A changing marketplace

The market’s changed, overall, says Graves. “First, many went out of the U.S.; but the last five years have been stable, and even improved, in the automotive market. We’re seeing industrial sewing plants beginning to move production back to North America to shorten the supply chain and gain better control over quality. However, certain raw nylon and polyester filament sizes are no longer available for purchase in the U.S., due to the global shift in fiber production. This has created a greater emphasis on global sourcing of raw materials.”

“Tenara is used in very sunny areas, and a number of those areas are in the euro zone affected by the euro crisis, so that has caused the market to plateau,” Shaw says. “Plus, there’s growing competition from welding.”

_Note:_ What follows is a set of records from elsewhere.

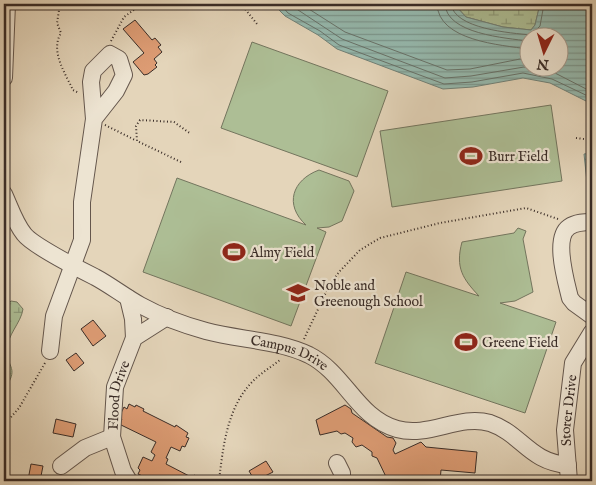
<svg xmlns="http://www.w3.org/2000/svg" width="596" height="485" font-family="'IM FELL English',serif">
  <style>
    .green { fill: #adbe95; stroke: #73755e }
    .wetland { fill: url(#wetland-marsh); stroke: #73755e }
    .water { fill: url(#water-rules); stroke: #708178; fill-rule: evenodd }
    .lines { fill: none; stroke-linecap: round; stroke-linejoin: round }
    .shore { stroke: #67726a; stroke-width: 1 }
    .building { fill: #dd9c74; stroke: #392c27 }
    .minor-casing { stroke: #64564c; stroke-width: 18 }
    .path { stroke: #392c27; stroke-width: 2; stroke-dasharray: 1 2.5; stroke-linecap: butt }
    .minor { stroke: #ede4d2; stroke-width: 16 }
    .labels { text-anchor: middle; stroke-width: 4.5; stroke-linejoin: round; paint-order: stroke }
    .poi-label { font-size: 14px; fill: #392c27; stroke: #ede4d2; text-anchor: start }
    .street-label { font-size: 14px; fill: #392c27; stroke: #ede4d2 }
  </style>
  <defs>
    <pattern id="wetland-marsh" width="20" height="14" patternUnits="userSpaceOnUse" patternTransform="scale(1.25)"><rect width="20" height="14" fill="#adbe95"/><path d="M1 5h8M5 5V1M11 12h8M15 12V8" fill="none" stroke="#8e9b7a"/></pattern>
    <pattern id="water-rules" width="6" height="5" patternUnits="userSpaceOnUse" patternTransform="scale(1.25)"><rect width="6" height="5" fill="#95b9ae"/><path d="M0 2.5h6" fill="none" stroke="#7b978e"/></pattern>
  </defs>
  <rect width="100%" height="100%" fill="#e4d5ba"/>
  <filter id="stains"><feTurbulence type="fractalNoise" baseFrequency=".004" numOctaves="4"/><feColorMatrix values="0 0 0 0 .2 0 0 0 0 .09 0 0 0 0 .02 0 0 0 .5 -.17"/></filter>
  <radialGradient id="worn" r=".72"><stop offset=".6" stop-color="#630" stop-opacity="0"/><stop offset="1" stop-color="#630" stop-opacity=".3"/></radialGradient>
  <g class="green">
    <polygon points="252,42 388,91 357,177 221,128"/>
    <polygon points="551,105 562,181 392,207 380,131"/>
    <path d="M 319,170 L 349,181 L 354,191 L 342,221 L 329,227 L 317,228 L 326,232 L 291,326 L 143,272 L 177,178 L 306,225 C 284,205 292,180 319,170 Z"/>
    <path d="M 518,228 L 526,231 L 523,239 L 533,292 L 515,301 L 500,303 L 556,322 L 525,413 L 375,363 L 406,272 L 479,296 C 463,279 455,268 462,242 L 514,233 Z"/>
  </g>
  <g class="wetland">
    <polygon points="454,4 540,4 535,25 531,30 503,27 466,17"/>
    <path d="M 11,301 L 17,302 L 23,309 C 21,323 7,335 7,350 C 7,369 20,367 4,390 L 4,308 Z"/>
  </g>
  <g class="water">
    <path d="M 273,4 L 454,4 L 466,17 L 503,27 L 531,30 L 535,25 L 540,4 L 592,4 L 592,104 L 550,83 L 523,78 L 473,87 L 443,89 L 337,49 L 318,35 L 285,16 ZM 528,38 L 558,38 L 558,68 L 528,68 Z"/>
    <polygon points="592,153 592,190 588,191 584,154"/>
  </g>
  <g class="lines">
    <g class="shore">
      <polyline points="280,4 288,13 320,31 339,45 444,84 472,82 523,73 552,79 592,98"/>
      <polyline points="289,4 342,39 445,78 471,76 524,67 555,73 592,92"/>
      <polyline points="301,4 345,32 447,70 470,69 520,59 528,60"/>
      <path d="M 437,4 C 438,41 501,45 528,49"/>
      <path d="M 445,4 C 446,34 506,38 528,41"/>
      <path d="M 451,4 C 454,29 511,33 531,35 L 540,26 L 544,4"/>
    </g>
  </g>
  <g class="building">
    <polygon points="135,20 152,40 155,38 161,45 158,47 162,52 154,59 157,63 155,65 157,67 148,74 144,75 133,62 144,53 123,29"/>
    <polygon points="93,320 106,336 93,346 81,329"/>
    <polygon points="76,353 84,363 74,371 66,360"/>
    <polygon points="592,376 592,388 587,384"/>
    <polygon points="129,404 135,407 136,405 144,409 143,411 175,427 176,425 188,433 186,437 189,438 185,447 182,446 180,451 171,447 166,458 168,459 166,464 193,478 194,475 202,479 202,481 154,481 138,474 140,470 138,468 143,457 152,461 155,455 151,452 156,442 119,424 122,419 119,417 124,407 127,409"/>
    <polygon points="345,405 351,409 352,413 387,437 393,438 396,443 393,450 395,454 421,442 426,447 477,452 475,473 441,470 440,481 388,481 377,458 372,456 372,452 362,445 356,447 352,442 353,438 345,433 341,434 337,431 320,435 316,420"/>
    <polygon points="56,419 76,424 73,437 53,433"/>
    <polygon points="266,461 273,472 255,481 249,471"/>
    <polygon points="31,464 43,466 40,481 28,480"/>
  </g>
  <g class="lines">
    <defs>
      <g id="minor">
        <polyline points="4,78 7,4"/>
        <path id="s1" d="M 4,194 C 10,207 15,223 24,234 C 32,245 81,270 95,277 C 110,285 124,296 140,305 C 160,316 184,325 206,331 C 240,340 277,340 309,355 C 345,373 357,418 397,429 C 429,438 459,414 490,423 C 522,434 529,462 568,465"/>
        <path d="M 592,222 C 585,222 576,222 569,227 C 553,238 566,281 570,298 L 574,303 L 592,316"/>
        <polyline points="128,298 133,319 134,338"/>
        <polyline points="50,351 54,316 82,240 82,202 94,119 91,82 93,71 110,54 119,59 124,75 116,91 94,119"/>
        <polyline points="337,463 342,473 342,481"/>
        <polyline points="61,466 85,448 112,437"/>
        <path id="s2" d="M 129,481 L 123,471 L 112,437 L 115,387 L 134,338 L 167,317"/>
        <path id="s3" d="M 569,481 L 565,430 L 573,363 L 592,332"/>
      </g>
    </defs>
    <use href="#minor" class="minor-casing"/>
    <g class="path">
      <path d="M 60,4 L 57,23 L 61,33 C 50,51 65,73 73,90 L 79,93"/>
      <polyline points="241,4 257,24"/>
      <polyline points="111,41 124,17 142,4"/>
      <polyline points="105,125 135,140"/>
      <polyline points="576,138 592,140"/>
      <polyline points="181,162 137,141 136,126 140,120 174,122 191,134"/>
      <polyline points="304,339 329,286 339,272 360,250 380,238 440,223 526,208 558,219"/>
      <polyline points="4,425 19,408 45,363"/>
      <path d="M 219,481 C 223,447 227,407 253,381 C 261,373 271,367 280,360"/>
    </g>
    <use href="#minor" class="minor"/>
  </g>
  <defs>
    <symbol id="stadium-bare" viewBox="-9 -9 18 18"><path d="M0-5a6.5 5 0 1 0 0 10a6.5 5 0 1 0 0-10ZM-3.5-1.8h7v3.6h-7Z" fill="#8f2418" stroke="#ede4d2" stroke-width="2.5" paint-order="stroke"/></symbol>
    <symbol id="school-bare" viewBox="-9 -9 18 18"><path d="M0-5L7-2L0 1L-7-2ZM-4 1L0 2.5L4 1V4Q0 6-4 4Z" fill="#8f2418" stroke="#ede4d2" stroke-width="2.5" paint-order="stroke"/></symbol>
  </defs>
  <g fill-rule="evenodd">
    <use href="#stadium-bare" x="455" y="140" width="32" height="32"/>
    <use href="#stadium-bare" x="218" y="236" width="32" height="32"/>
    <use href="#school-bare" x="282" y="277" width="32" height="32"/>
    <use href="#stadium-bare" x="450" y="326" width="32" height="32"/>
  </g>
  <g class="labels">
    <g class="poi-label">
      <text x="488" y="161">Burr Field</text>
      <text x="250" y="257">Almy Field</text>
      <text x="314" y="290">Noble and<tspan x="314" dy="16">Greenough School</tspan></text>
      <text x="482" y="347">Greene Field</text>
    </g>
    <g class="street-label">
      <text dy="5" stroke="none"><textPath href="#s1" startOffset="339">Campus Drive</textPath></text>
      <text dy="5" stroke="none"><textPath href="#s2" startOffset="90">Flood Drive</textPath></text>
      <text dy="5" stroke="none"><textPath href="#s3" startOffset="71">Storer Drive</textPath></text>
    </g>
  </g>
  <rect width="596" height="485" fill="none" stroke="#e4d5ba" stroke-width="20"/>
  <rect x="5" y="5" width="586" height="475" fill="none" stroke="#392c27" stroke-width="2.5"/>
  <rect x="10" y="10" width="576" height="465" fill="none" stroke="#392c27"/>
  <g transform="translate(544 52) rotate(185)"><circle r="24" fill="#ede4d2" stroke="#a59a8e"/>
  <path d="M0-4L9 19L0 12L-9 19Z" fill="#8f2418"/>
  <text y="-8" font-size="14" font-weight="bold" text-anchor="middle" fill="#392c27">N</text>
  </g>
  <rect width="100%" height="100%" filter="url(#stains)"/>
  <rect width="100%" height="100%" fill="url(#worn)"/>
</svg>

“Specific markets are returning from offshore,” agrees Coats’ Ladd, noting Coats’ innovation in coating fibers and the development of prewound bobbins. “We show a high percent of income generated by new products,” he says.

“There are fewer markets for us today because of imports—less business across the board,” says Sheinberg. “But some is coming back from overseas.”

Flacks forecasts that the market for outdoor shelters and awnings will continue, and people will keep on using textiles in ever-broader ways. “Our antimicrobial product, Guardian, is in its infancy, so the future looks bright.”

“We are licensed by DuPont to produce aramid threads for heat and flame resistant, high-temp applications for aerospace, firefighters, welding and insulation,” says Hatton. “We continue to see growth here, as customers look to achieve higher performance requirements. In outdoor products, we’re always working on longevity of color and longevity of strength.”

Over the years, business has been “pretty steady,” reports Francis. “We have small fabricator customers and they have not gone out of business—but they have cut way back. Yet, last year was better than 2010,” he’s happy to report.

Carla Waldemar is a freelance writer based in Minneapolis, Minn.